As you read, annotate and answer the following questions.
- Have you ever felt the need to separate yourself from others and seek solitude?
- What similarities do you see between Thoreau’s time and your own?
- What are the differences?
- According to Thoreau, what is the difference between loneliness and being alone?
- Has technology made it impossible, or at least more challenging, to achieve either state? Explain.
Solitude Small Group Work
- Circulate around the room checking in with each group. Clear up any misconceptions that students may have.
Share your responses within your small group.
- As you listen, add your classmates’ ideas to the notes you began in the previous task.
Solitude Whole Group Discussion
- Facilitate a Whole Group Discussion about the chapter “Solitude” from Thoreau's book, Walden. Emphasize to the students that they should take notes on their classmates' ideas.
- ELL: For some ELLs, sharing in a large group discussion will be easy; for others, it can be more challenging. Be aware of your students’ inclinations in this first Whole Group Discussion and encourage everyone to participate, even if it’s not by speaking. Some students, for example, may be more comfortable helping other members of their group figure out what to say beforehand.
- As you listen carefully to other groups’ responses, be sure to add to your notes. You’ll want to develop and record your personal perspectives on these issues because you’ll need strong, well-developed thoughts for the unit project.
- Lead students in a discussion of the Guiding Questions and answer any questions that they have.
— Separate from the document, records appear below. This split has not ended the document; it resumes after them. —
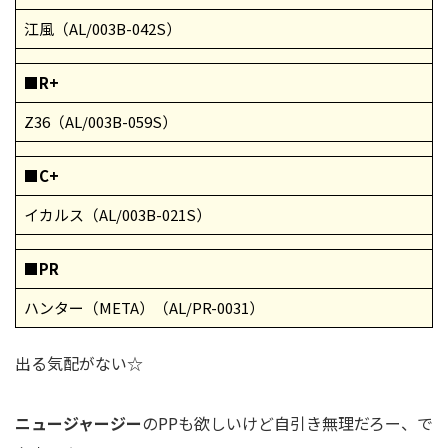
江風（AL/003B-042S）
■R+
Z36（AL/003B-059S）
■C+
イカルス（AL/003B-021S）
■PR
ハンター（META）（AL/PR-0031）
出る気配がない☆
ニュージャージー
のPPも欲しいけど自引き無理だろー、で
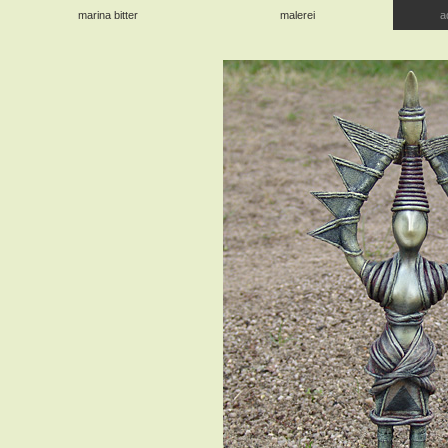
marina bitter
malerei
a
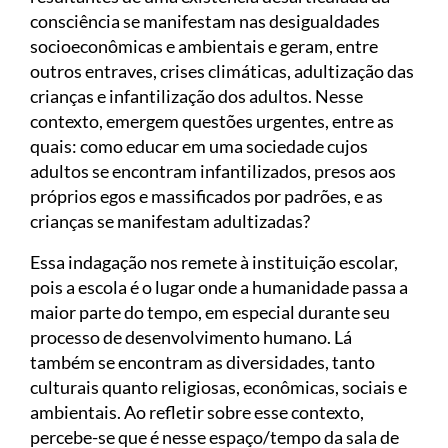
consciência se manifestam nas desigualdades
socioeconômicas e ambientais e geram, entre
outros entraves, crises climáticas, adultização das
crianças e infantilização dos adultos. Nesse
contexto, emergem questões urgentes, entre as
quais: como educar em uma sociedade cujos
adultos se encontram infantilizados, presos aos
próprios egos e massificados por padrões, e as
crianças se manifestam adultizadas?
Essa indagação nos remete à instituição escolar,
pois a escola é o lugar onde a humanidade passa a
maior parte do tempo, em especial durante seu
processo de desenvolvimento humano. Lá
também se encontram as diversidades, tanto
culturais quanto religiosas, econômicas, sociais e
ambientais. Ao refletir sobre esse contexto,
percebe-se que é nesse espaço/tempo da sala de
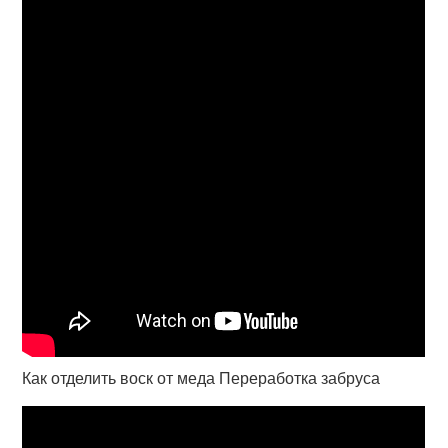
Как отделить воск от меда Переработка забруса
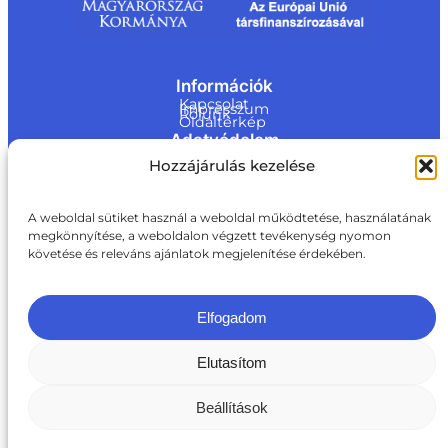
Információk
Kapcsolat
Impresszum
Rólunk
Oldaltérkép
Adatvédelem
Jogi nyilatkozat
Hozzájárulás kezelése
Adatvédelmi nyilatkozat
Akadálymentesítési nyilatkozat
Cookie tájékoztató
Kapcsolat
A weboldal sütiket használ a weboldal működtetése, használatának
megkönnyítése, a weboldalon végzett tevékenység nyomon
ite@a
követése és releváns ajánlatok megjelenítése érdekében.
ki.gov.
hu
+36 1 217 1011
Elfogadom
Elutasítom
Beállítások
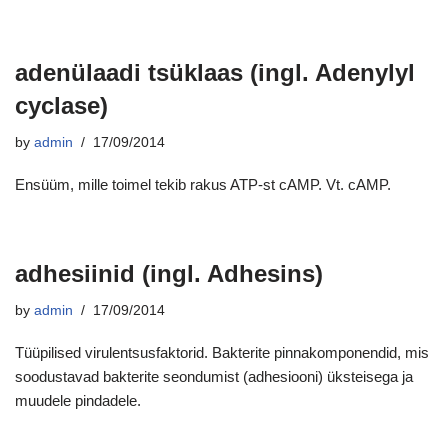
adenülaadi tsüklaas (ingl. Adenylyl
cyclase)
by
admin
17/09/2014
Ensüüm, mille toimel tekib rakus ATP-st cAMP. Vt. cAMP.
adhesiinid (ingl. Adhesins)
by
admin
17/09/2014
Tüüpilised virulentsusfaktorid. Bakterite pinnakomponendid, mis
soodustavad bakterite seondumist (adhesiooni) üksteisega ja
muudele pindadele.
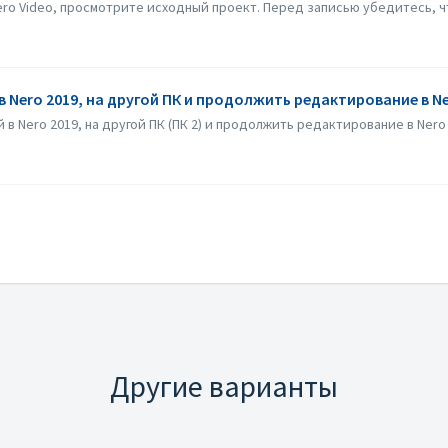
ro Video, просмотрите исходный проект. Перед записью убедитесь, что
Nero 2019, на другой ПК и продолжить редактирование в Ne
в Nero 2019, на другой ПК (ПК 2) и продолжить редактирование в Nero 
Другие варианты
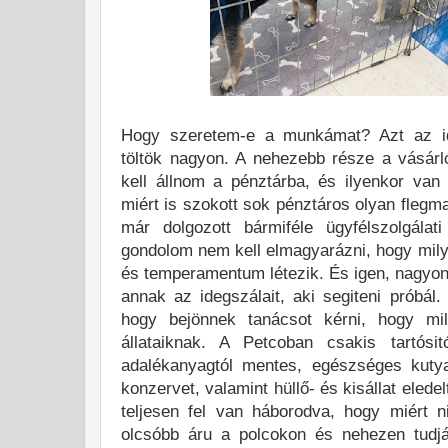
Hogy szeretem-e a munkámat? Azt az idő
töltök nagyon. A nehezebb része a vásárl
kell állnom a pénztárba, és ilyenkor van
miért is szokott sok pénztáros olyan flegm
már dolgozott bármiféle ügyfélszolgála
gondolom nem kell elmagyarázni, hogy mily
és temperamentum létezik. És igen, nagyo
annak az idegszálait, aki segiteni próbál.
hogy bejönnek tanácsot kérni, hogy mil
állataiknak. A Petcoban csakis tartósi
adalékanyagtól mentes, egészséges kuty
konzervet, valamint hüllő- és kisállat elede
teljesen fel van háborodva, hogy miért 
olcsóbb áru a polcokon és nehezen tudj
Students will revisit the Guiding Questions at the end of the unit.
Consider the Guiding Questions for this unit and discuss them with your class.
- What does it mean to be digitally connected?
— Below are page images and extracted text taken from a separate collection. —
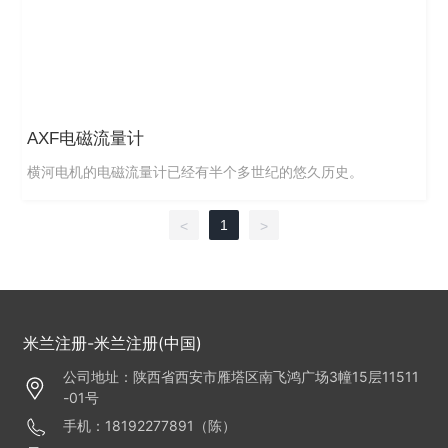
AXF电磁流量计
横河电机的电磁流量计已经有半个多世纪的悠久历史。
1
<
>
米兰注册-米兰注册(中国)
公司地址：陕西省西安市雁塔区南飞鸿广场3幢15层11511
-01号
手机：18192277891（陈）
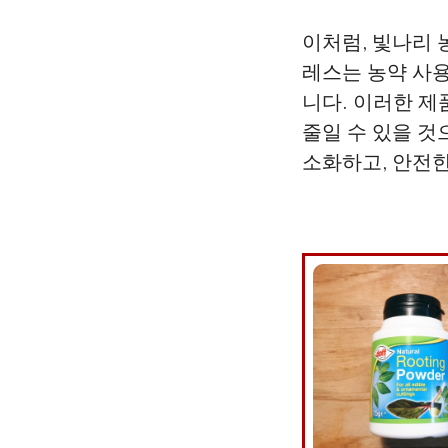
이처럼, 빛나리
레스는 농약 사
니다. 이러한 
줄일 수 있을 것
소화하고, 안전한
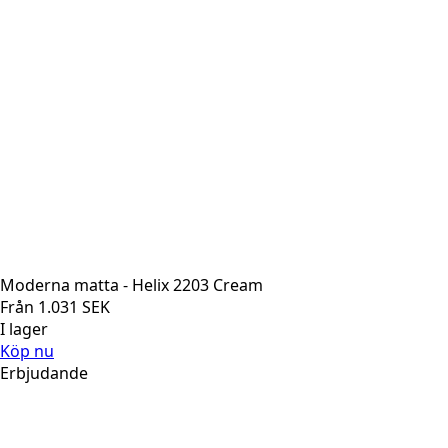
Moderna matta - Helix 2203 Cream
Från
1.031
SEK
I lager
Köp nu
Erbjudande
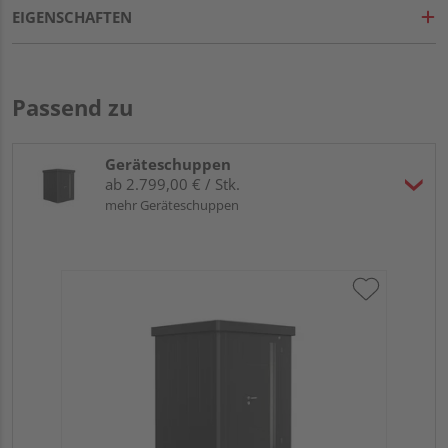
EIGENSCHAFTEN
Passend zu
Geräteschuppen
ab 2.799,00 € / Stk.
mehr Geräteschuppen
Bi
Sta
18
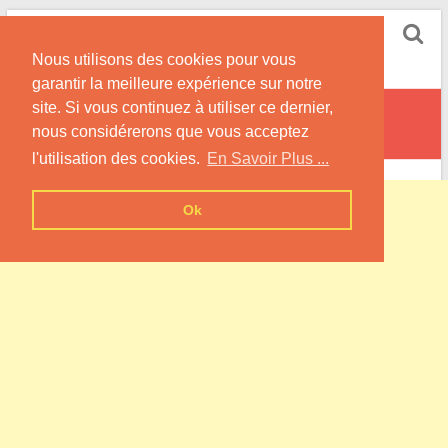
Skip
Pompe à Chaleur
to
Nous utilisons des cookies pour vous
content
Informations sur les Pompes à Chaleur
garantir la meilleure expérience sur notre
site. Si vous continuez à utiliser ce dernier,
Saint-Maurice-en-Trièves
nous considérerons que vous acceptez
l'utilisation des cookies.
En Savoir Plus ...
Ok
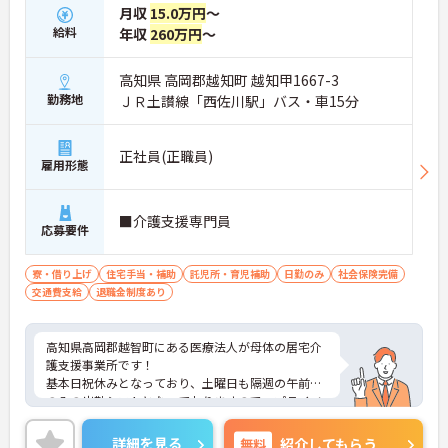
月収
15.0万円
～
給料
年収
260万円
～
高知県 高岡郡越知町 越知甲1667-3
勤務地
ＪＲ土讃線「西佐川駅」バス・車15分
正社員(正職員)
雇用形態
■介護支援専門員
応募要件
寮・借り上げ
住宅手当・補助
託児所・育児補助
日勤のみ
社会保険完備
交通費支給
退職金制度あり
高知県高岡郡越智町にある医療法人が母体の居宅介
護支援事業所です！
基本日祝休みとなっており、土曜日も隔週の午前中
のみの出勤シフトとなっておりますので、プライベ
ートとの両立も可能です。
託児所や職員寮が完備されているなど、働きやすい
詳細を見る
無料
紹介してもらう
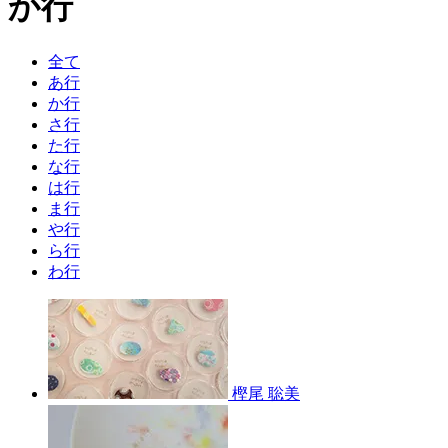
か行
全て
あ行
か行
さ行
た行
な行
は行
ま行
や行
ら行
わ行
樫尾 聡美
- What are the implications of living in a world where everyone is digitally connected?
- How does the availability of instant connectivity shape our relationships?
- What does our Internet use reveal about people's needs as humans?
You will revisit these questions at the end of the unit.
Snapshots of Technology
- This homework drops students right into the mode of doing their own research and independent thinking. These snapshots, combined with others students might make or take down the road, could form the basis for artifacts in their museum exhibits. What's important at this stage is that students begin to observe and share the ways people use technology in their world.
- Let students know that taking photographs of people in public places is generally OK, but that if a situation feels uncomfortable a written “sketch” works just as well.
- ELL: For students who are less comfortable with spoken English, encourage them to plan ahead of time what they might say if they need to approach someone about taking a picture. Suggest that they write down a sentence or two explaining what they are doing and then practice it so they are prepared when out dealing with the public.
- Your job for homework is to observe the way people use digital technology in your world.
- Look for people in public spaces, and take a snapshot with a device or in writing. Try to capture a sense of the way a piece of technology can shape a person’s experience of the world.
- Find at least three different scenes and people of different ages.
- Share your written or visual snapshots with your teacher.